Helpful when writing shell scripts; allow the use of OSI OIDs and DCE UUIDs when used with the -O and -U options

%a for attribute

%s for string

%i for identifier

%v for attribute value (only fn_attr_syntax_ascii is currently supported)

Example: 

The following three examples are equivalent. 

% fnsearch name "color == 'red'"

% fnsearch name "%a == 'red'" color

% fnsearch name "%a == %s" color red

Wild card strings 

*, *string, string*, str*ing, %s*

Extended operators 

'name'(wildcarded_string), 'reftype'(identifier), 'addrtype' (identifier)

Example: 

Search for objects with names starting with "Bill" and IQ attributes over 80. 

% fnsearch name "'name'('bill'*) and IQ > 80"

See the fnsearch man page for detailed information about creating search patterns.

Updating Attributes

The fnattr command lets you update and examine attributes associated with FNS named objects. You can perform four attribute operations with the fnattr command:


fnattr -a [-s] name [-O|-U] identifier values

fnattr -d name [[-O|-U] identifier [values]]

fnattr -m name [-O|-U identifier oldvalue newvalue

fnattr -l name [[-O|-U] identifier
Table 27-3 fnattr Command Options

Option 

Description 

name

Composite name. 

identifier

Attribute name. 

values

One or more attributes values 

oldvalue

The attribute value that you want to change. 

newvalue

The new attribute value. 

-aa

Add (create) a new attribute 

-d

Delete an attribute 

-m

Change (modify) an attribute 

-l

List attribute values 

-s

Add in "supersede" mode. Removes any existing values for the identifier attribute and creates new attribute values.

-l

List attributes and values. 

-O

Use an OSI OID as the identifier 

-U

Use a DCE UUID as the identifier 

In each of these cases, the identifier format is FN_ID_STRING, unless the option -O or -U is used.

Adding an Attribute

The -a option is for adding an attribute or adding a value to an attribute. Specify the composite name the attribute is associated with, the attribute identifier, and the values to add.


fnattr -a [-s] name [-O | -U] identifier value1 [value2+]

The following example adds the attribute identifier model and the value hplaser to thisorgunit/service/printer.

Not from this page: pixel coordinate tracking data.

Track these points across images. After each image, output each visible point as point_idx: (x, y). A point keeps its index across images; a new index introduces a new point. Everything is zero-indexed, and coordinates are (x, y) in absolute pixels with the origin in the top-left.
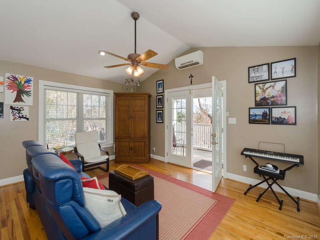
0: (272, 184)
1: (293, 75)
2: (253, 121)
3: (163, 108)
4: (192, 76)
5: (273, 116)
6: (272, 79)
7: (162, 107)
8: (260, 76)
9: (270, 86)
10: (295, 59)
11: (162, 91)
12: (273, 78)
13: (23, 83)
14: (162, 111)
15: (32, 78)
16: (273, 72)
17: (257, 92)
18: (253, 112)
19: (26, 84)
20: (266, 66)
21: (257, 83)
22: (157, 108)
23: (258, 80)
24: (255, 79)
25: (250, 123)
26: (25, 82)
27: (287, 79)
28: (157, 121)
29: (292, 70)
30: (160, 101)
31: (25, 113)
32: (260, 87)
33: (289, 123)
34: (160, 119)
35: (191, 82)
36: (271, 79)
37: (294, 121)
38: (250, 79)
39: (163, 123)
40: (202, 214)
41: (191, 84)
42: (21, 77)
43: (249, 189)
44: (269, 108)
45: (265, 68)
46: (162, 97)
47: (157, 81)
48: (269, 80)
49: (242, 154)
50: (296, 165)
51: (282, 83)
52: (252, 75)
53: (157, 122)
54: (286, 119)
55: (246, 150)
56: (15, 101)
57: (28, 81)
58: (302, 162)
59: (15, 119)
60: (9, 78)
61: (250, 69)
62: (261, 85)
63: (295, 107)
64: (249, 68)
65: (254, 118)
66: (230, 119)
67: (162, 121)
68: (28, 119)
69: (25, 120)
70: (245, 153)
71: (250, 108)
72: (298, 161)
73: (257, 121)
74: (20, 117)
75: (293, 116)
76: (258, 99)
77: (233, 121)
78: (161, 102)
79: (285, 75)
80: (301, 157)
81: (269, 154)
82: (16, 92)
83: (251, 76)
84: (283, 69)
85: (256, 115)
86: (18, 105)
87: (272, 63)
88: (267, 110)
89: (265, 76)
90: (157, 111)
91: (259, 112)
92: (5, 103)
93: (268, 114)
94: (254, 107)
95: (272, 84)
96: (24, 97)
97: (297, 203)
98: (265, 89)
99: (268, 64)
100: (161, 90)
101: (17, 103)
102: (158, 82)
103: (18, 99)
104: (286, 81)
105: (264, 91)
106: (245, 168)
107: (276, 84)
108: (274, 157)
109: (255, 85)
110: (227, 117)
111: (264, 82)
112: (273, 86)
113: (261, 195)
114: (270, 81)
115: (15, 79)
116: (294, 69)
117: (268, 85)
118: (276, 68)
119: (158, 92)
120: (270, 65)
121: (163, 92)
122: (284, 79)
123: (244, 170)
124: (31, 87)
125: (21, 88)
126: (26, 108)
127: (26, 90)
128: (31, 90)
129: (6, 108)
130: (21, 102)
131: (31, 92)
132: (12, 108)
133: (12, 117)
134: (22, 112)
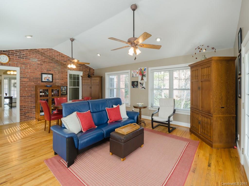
15: (146, 68)
19: (144, 71)
26: (144, 70)
31: (144, 85)
42: (143, 68)
56: (141, 80)
57: (145, 70)
60: (139, 70)
68: (145, 88)
69: (144, 89)
74: (143, 88)
82: (141, 76)
86: (142, 82)
92: (139, 81)
96: (144, 78)
103: (142, 79)
115: (141, 69)
124: (146, 73)
125: (143, 74)
126: (144, 83)
127: (144, 74)
128: (146, 74)
129: (139, 83)
130: (143, 80)
131: (146, 75)
132: (140, 83)
133: (140, 88)
134: (143, 85)
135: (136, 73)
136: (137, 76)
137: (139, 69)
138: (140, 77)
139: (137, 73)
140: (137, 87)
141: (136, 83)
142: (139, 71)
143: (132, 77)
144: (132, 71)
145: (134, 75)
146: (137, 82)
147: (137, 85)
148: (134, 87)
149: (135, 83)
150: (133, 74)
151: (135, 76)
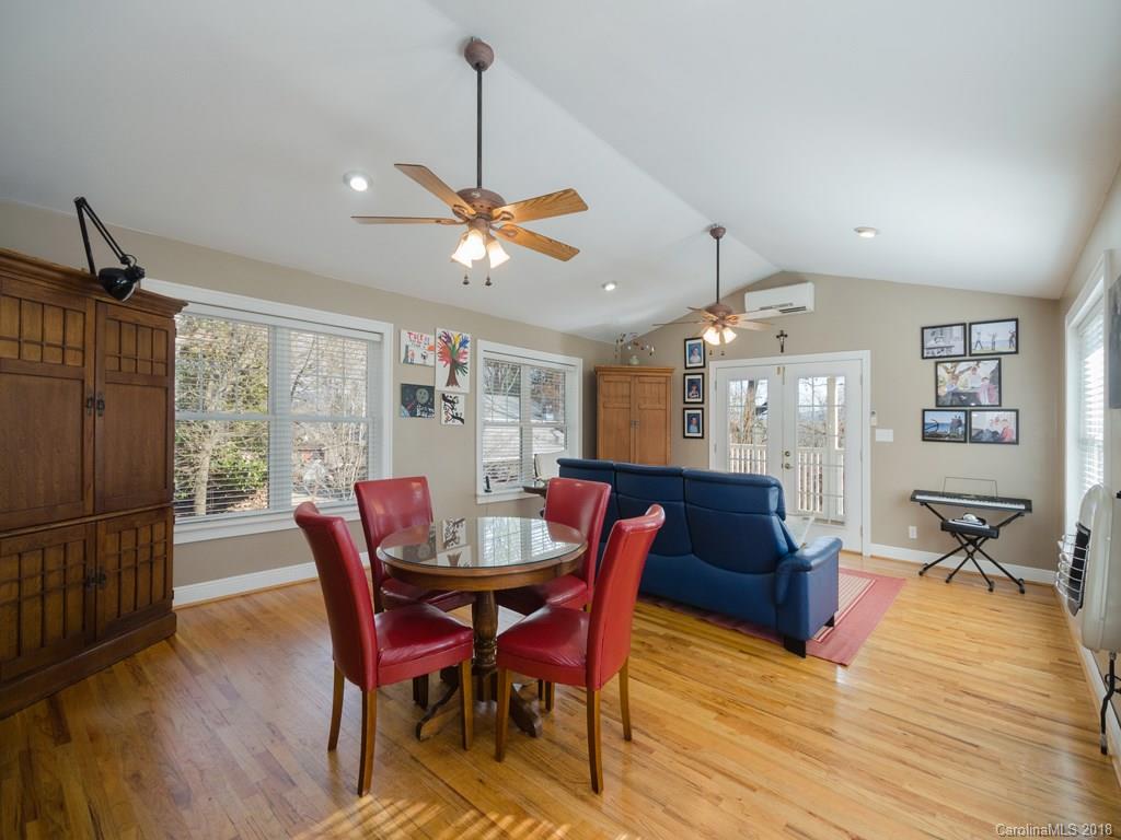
0: (974, 551)
1: (1013, 350)
2: (930, 435)
3: (703, 403)
4: (782, 335)
5: (973, 426)
6: (971, 355)
7: (700, 400)
8: (947, 347)
9: (968, 369)
10: (1016, 320)
11: (702, 364)
12: (973, 352)
13: (457, 346)
14: (700, 412)
15: (469, 337)
16: (974, 341)
17: (940, 379)
18: (930, 418)
19: (462, 349)
20: (960, 328)
21: (939, 361)
22: (685, 403)
23: (942, 354)
24: (936, 351)
25: (924, 440)
26: (460, 345)
27: (1002, 356)
28: (687, 435)
29: (1011, 341)
30: (694, 388)
31: (460, 408)
32: (946, 369)
33: (1006, 440)
34: (694, 428)
35: (782, 347)
36: (969, 354)
37: (1014, 438)
38: (925, 351)
39: (702, 437)
40: (859, 591)
41: (782, 351)
42: (456, 334)
43: (925, 569)
44: (966, 411)
45: (958, 331)
46: (700, 377)
47: (686, 340)
48: (965, 355)
49: (913, 499)
50: (1020, 514)
51: (993, 365)
52: (930, 343)
53: (685, 437)
54: (1000, 432)
55: (917, 492)
56: (448, 385)
57: (464, 343)
58: (1029, 509)
59: (447, 420)
60: (440, 338)
61: (925, 331)
62: (949, 365)
63: (1017, 411)
64: (923, 329)
65: (934, 429)
66: (878, 431)
67: (700, 435)
68: (462, 420)
70: (918, 497)
71: (924, 411)
72: (1022, 507)
73: (940, 436)
74: (453, 417)
75: (1013, 427)
76: (943, 391)
77: (885, 436)
78: (698, 390)
79: (998, 348)
80: (1028, 503)
81: (968, 499)
82: (449, 365)
83: (927, 345)
84: (994, 337)
85: (938, 425)
86: (451, 391)
87: (971, 324)
88: (962, 416)
89: (958, 349)
90: (684, 409)
91: (946, 418)
92: (436, 388)
93: (963, 422)
94: (934, 408)
95: (973, 364)
96: (459, 376)
97: (1020, 585)
98: (957, 372)
99: (964, 324)
100: (696, 360)
101: (450, 388)
102: (688, 343)
103: (452, 381)
104: (1000, 360)
105: (955, 377)
106: (913, 532)
107: (980, 365)
108: (977, 503)
109: (937, 363)
110: (873, 428)
111: (955, 360)
112: (975, 369)
113: (951, 576)
114: (968, 358)
115: (448, 337)
116: (1014, 339)
117: (963, 366)
118: (979, 333)
119: (688, 365)
120: (967, 328)
121: (704, 367)
122: (996, 356)
123: (911, 537)
124: (468, 356)
125: (455, 358)
126: (461, 399)
127: (461, 360)
128: (468, 360)
129: (437, 397)
130: (457, 384)
131: (468, 366)
132: (445, 398)
133: (444, 417)
134: (456, 406)
135: (427, 347)
136: (430, 361)
137: (440, 331)
138: (443, 371)
139: (432, 349)
140: (429, 413)
141: (422, 397)
142: (438, 341)
143: (406, 361)
144: (404, 333)
145: (413, 355)
146: (431, 390)
147: (430, 404)
148: (413, 414)
149: (418, 394)
150: (407, 347)
151: (418, 360)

# fnattr -a thisorgunit/service/printer model hplaser

The -s option means "add in supersede" mode. If an attribute with the specified identifier already exists, -s removes all of its values and replaces them with the values added. If this option is omitted, the resulting values for the specified attribute includes the existing values and the new values added.


# fnattr -as thisorgunit/service/printer model hplaser

The example above will first remove any existing values associated with model and add hplaser as the value.

Deleting an Attribute

To delete an attribute associated with an FNS named object, use the -d option.

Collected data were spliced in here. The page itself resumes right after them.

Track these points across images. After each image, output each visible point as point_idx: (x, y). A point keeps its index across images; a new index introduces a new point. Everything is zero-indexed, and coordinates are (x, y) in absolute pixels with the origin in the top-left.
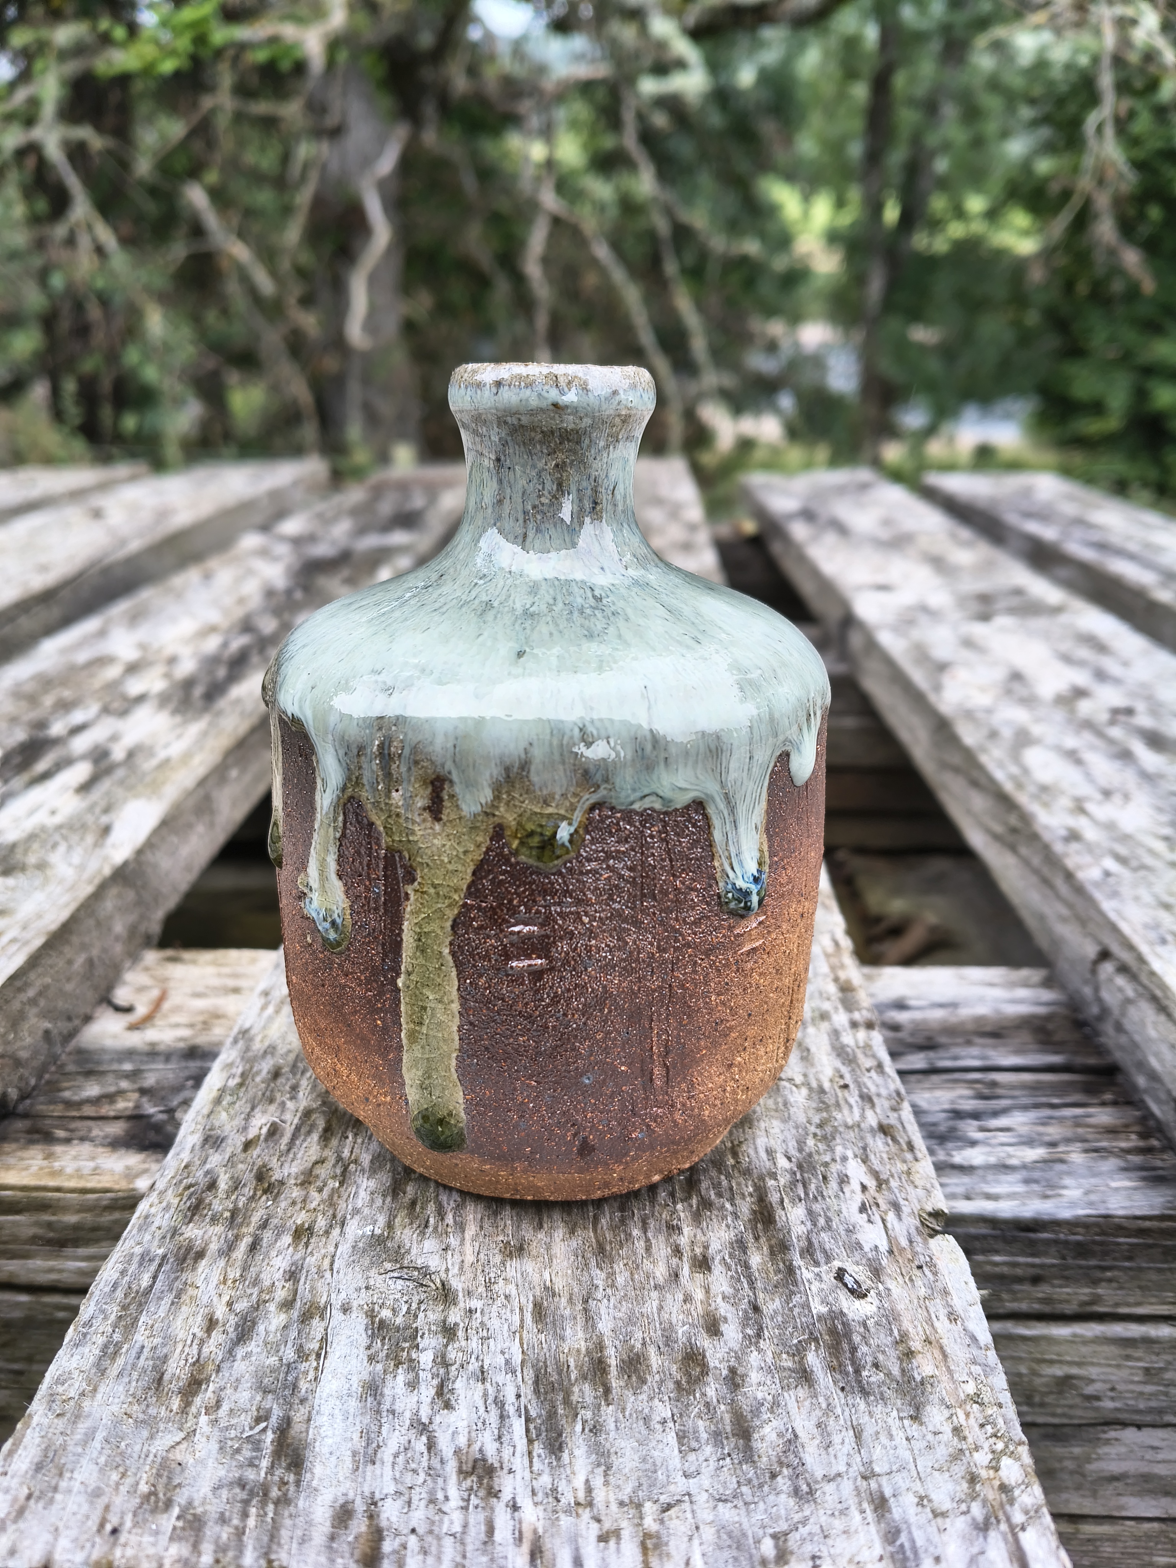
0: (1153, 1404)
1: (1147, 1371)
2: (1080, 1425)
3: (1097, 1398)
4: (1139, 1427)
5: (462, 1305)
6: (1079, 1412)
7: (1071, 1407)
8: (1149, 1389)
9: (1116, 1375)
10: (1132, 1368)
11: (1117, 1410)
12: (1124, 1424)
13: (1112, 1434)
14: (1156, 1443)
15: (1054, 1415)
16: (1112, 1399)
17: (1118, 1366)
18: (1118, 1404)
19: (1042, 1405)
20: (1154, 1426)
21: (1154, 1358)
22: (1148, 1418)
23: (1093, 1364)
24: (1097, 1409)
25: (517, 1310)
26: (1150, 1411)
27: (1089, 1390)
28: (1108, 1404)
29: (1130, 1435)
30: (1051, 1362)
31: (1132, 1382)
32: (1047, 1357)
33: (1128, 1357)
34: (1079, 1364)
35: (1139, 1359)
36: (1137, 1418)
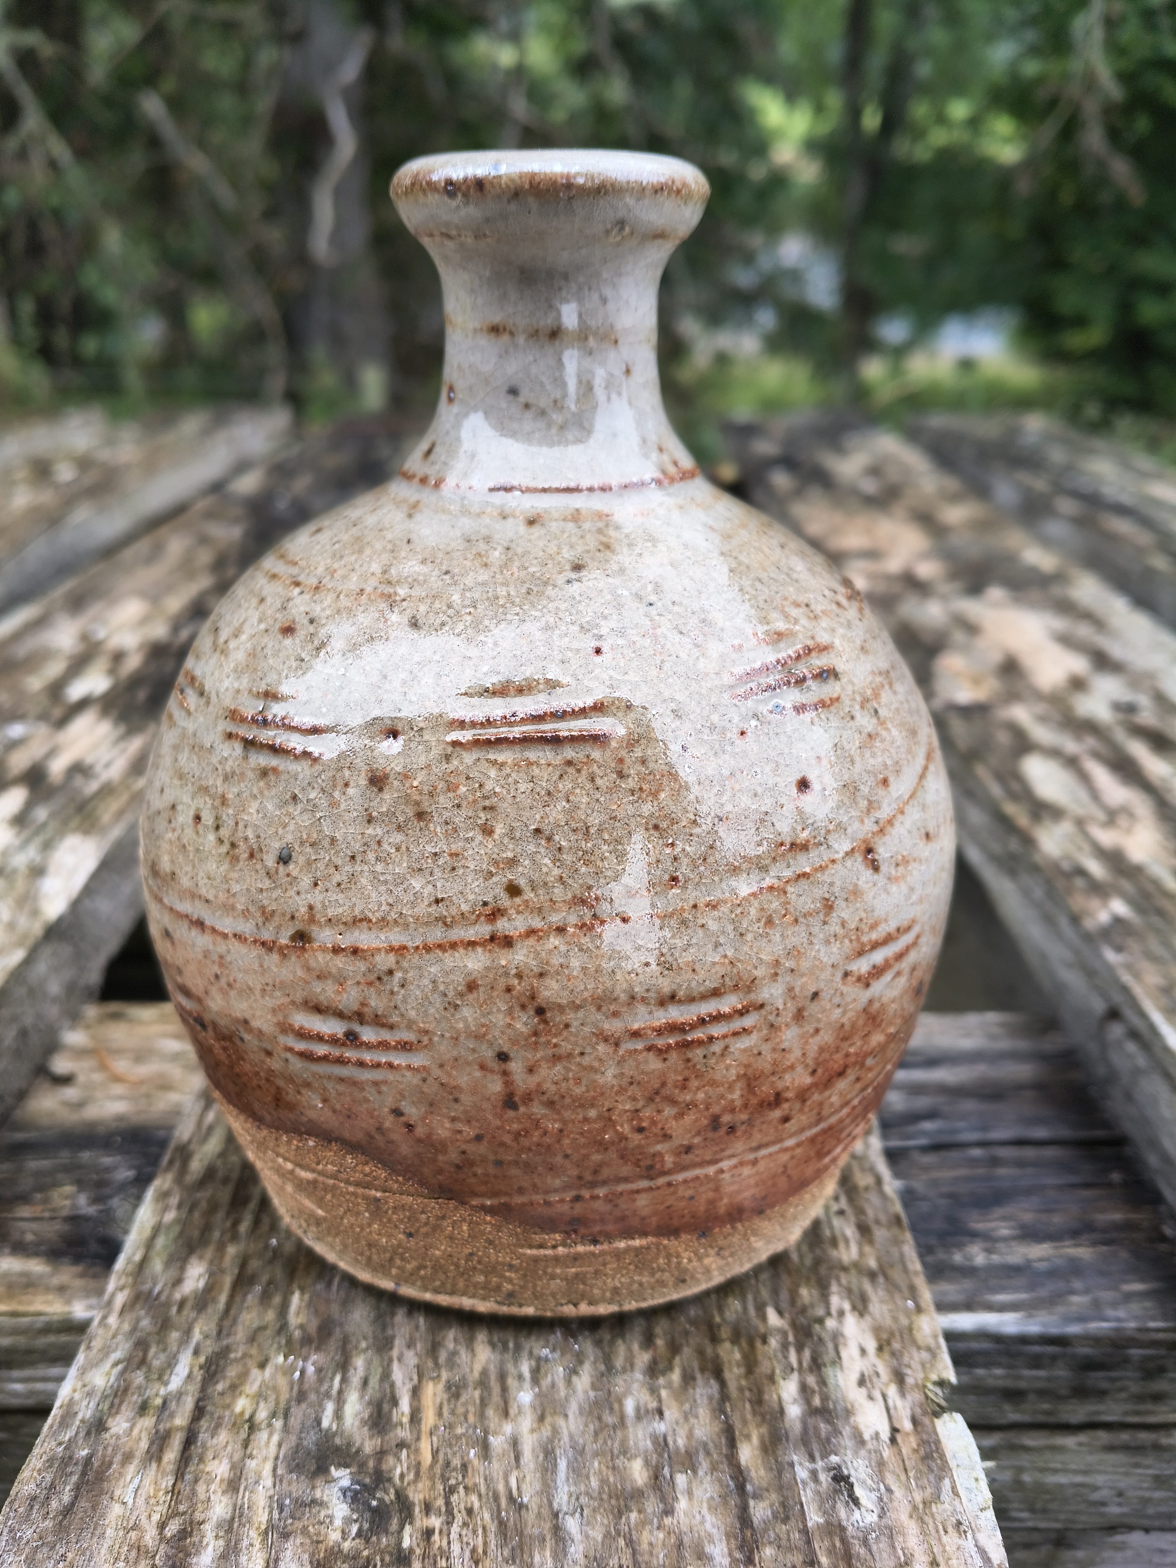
0: (1163, 1509)
1: (1157, 1478)
2: (1084, 1530)
3: (1103, 1504)
4: (1147, 1530)
5: (418, 1523)
6: (1084, 1518)
7: (1076, 1512)
8: (1158, 1495)
9: (1123, 1483)
10: (1140, 1475)
11: (1123, 1515)
12: (1131, 1528)
13: (1118, 1538)
14: (1164, 1546)
15: (1057, 1520)
16: (1120, 1504)
17: (1126, 1474)
18: (1125, 1510)
19: (1044, 1511)
20: (1162, 1529)
21: (1164, 1465)
22: (1157, 1523)
23: (1099, 1472)
24: (1103, 1515)
25: (480, 1531)
26: (1159, 1516)
27: (1096, 1496)
28: (1114, 1510)
29: (1136, 1538)
30: (1056, 1471)
31: (1141, 1489)
32: (1052, 1465)
33: (1137, 1465)
34: (1085, 1473)
35: (1148, 1467)
36: (1146, 1522)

fnattr -d name [[-O | -U] identifier value1 [value2+]]]

You can control what to delete:

For example, to delete all the attributes associated with thisorgunit/service/printer.

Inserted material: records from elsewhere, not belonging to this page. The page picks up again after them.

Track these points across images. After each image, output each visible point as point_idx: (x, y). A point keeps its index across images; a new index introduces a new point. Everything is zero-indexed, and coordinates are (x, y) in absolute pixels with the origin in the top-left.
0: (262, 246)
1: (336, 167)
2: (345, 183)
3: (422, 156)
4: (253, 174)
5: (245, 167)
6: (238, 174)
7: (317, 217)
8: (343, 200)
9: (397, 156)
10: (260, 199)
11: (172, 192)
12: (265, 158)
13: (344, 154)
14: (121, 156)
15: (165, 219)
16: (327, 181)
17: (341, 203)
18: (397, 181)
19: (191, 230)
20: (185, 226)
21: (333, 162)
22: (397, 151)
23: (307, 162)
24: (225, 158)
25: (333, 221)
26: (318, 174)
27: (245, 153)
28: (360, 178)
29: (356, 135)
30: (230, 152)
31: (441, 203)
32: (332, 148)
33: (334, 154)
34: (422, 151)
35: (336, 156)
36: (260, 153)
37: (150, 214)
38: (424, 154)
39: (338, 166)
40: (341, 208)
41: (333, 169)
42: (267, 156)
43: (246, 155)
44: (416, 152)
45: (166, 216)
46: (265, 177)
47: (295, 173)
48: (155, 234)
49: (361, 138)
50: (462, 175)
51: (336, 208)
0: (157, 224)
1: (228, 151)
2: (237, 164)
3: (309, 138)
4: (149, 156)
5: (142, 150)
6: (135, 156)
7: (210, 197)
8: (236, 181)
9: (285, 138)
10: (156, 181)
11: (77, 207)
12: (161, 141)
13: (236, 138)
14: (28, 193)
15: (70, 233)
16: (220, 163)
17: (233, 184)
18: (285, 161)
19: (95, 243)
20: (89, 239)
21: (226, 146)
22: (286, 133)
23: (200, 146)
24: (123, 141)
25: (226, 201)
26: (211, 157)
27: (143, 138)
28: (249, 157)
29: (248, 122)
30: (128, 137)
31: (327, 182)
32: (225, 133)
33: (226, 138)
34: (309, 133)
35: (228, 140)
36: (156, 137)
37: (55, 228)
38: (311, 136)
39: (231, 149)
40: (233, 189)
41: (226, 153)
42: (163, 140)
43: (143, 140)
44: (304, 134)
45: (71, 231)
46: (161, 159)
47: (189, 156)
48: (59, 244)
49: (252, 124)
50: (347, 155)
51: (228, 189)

# fnattr -d thisorgunit/service/printer

Listing an Attribute

The -l option is for listing attributes and their values.


fnattr -l name [[-O | -U] identifier]

For example to list the values of the model attribute of thisorgunit/service/printer.


# fnattr -l thisorgunit/service/printer model
laser
postscript

If an identifier is not specified, all the attributes associated with the named object are displayed.

Modifying an Attribute

The -m option lets you modify an attribute value.


fnattr -m name [-O | -U] identifier old_value new_value

For example, to replace the value postscript with laser you would enter:


# fnattr -m thisorgunit/service/printer model postscript laser

Only the specified values are affected. Other attributes and values associated with the name are not affected.

Other Options

The -O option assumes the format of the attribute identifier is an ASN.1 dot-separated integer string list (FN_ID_ISO_OID_STRING).

The -U option assumes the format of the attribute identifier is a DCE UUID string form (FN_ID_DCE_UUID).